The bit fiddling looks nastier to me than C syntax, but it's reasonable enough. Otherwise Erlang is reminding me of OCaml, which I studied briefly before returning to Ruby, only it is much nicer to work with due to its dynamic typing (which I'm far more used to having written Ruby for more than 4 years now).

Now let's test the code. I saved the above code to a file called utf8.erl, started the erlang shell and compiled the above code.


bishop@arachnis:~$ erl
Erlang (BEAM) emulator version 5.5.2 [source] [async-threads:0] [kernel-poll:false]

Eshell V5.5.2 (abort with ^G)
1> c(utf8).
{ok,utf8}
2> Bin = <<"K\303\274\303\237chen \344\270\255\345\234\213 \360\220\214\260\360\220\214\261\360\220\214\262">>.
<<75,195,188,195,159,99,104,101,110,32,32,228,184,173,229,156,139,32,32,240,144,140,176,240,144,140,177,240,144,...>>


I also initialized the test binary data with the UTF-8 encoded binary for "Küßchen 中國 𐌰𐌱𐌲" which is the German for for a little kiss, the Chinese for China, and the Gothic letters Ahsa, Bairkan, and Giba (cf. ABC). This provides all the UTF-8 encoding lengths: 1 and 2 bytes for the German, 3 bytes for the Chinese, and 4 bytes for the Gothic. Now to decode the UTF-8 into a list of code points, i.e. an Erlang string:


3> {ok,Str} = utf8:from_binary(Bin).
{ok,[75,252,223,99,104,101,110,32,32,20013,22283,32,32,66352,66353,66354]}


By looking at a Unicode character reference you can verify that the UTF-8 and code points agree and that the binary is being decoded correctly. Finally to encode the string back into a binary:


4> {ok,Bin2} = utf8:to_binary(Str).
{ok,<<75,195,188,195,159,99,104,101,110,32,32,228,184,173,229,156,139,32,32,240,144,140,176,240,144,140,177,...>>}
5> Bin =:= Bin2.
true
6>


The string has been re-encoded to the same binary that we started with.

This code looks correct to me, discounting the lack of proper error handling. Feel free to use and improve it.
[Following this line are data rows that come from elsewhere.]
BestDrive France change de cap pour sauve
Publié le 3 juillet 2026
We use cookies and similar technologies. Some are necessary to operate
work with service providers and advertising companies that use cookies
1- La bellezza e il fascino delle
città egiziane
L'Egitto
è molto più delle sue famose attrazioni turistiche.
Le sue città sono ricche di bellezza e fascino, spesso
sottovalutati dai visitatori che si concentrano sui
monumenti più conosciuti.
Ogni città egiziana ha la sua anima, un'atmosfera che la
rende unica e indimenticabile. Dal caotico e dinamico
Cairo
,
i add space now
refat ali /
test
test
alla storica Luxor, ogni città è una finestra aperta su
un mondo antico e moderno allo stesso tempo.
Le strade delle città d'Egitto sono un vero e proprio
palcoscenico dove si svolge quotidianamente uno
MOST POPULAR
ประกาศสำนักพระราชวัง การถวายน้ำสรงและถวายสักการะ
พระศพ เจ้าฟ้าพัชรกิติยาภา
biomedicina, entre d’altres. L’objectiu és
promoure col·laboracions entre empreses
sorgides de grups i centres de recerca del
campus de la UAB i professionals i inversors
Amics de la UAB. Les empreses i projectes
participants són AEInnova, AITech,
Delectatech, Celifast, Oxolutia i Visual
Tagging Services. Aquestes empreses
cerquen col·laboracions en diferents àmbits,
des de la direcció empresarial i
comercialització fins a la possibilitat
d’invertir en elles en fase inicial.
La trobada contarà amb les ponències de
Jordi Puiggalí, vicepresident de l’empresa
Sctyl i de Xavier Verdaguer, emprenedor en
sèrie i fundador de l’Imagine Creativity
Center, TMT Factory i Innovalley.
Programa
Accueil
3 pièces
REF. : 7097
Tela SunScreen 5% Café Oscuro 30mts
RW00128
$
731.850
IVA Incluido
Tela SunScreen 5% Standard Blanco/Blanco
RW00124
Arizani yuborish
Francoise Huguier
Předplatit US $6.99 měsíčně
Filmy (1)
If you are a Unicode expert and see any bugs, I'd love to hear it.

Have fun!

2 comments:

Unknown said...

This is another version of your program which avoids using shifts and other bitwise operations. It also does not return an error message, but raises an exception when there is something wrong with the input.

Your version is probably faster then mine, but I think that my program is interesting since it uses a technique that is hard to replicate in other languages.

I tried to post the code inline in the comment, but I couldn't get it to work.

Matt Bishop said...

Ooh, nice way to use the function argument matching and binary to binary assignment. It's always nice to see others' take on my code, especially since I am new to Erlang's idioms.

I'm not sure what is wrong with inline code, but thanks for trying.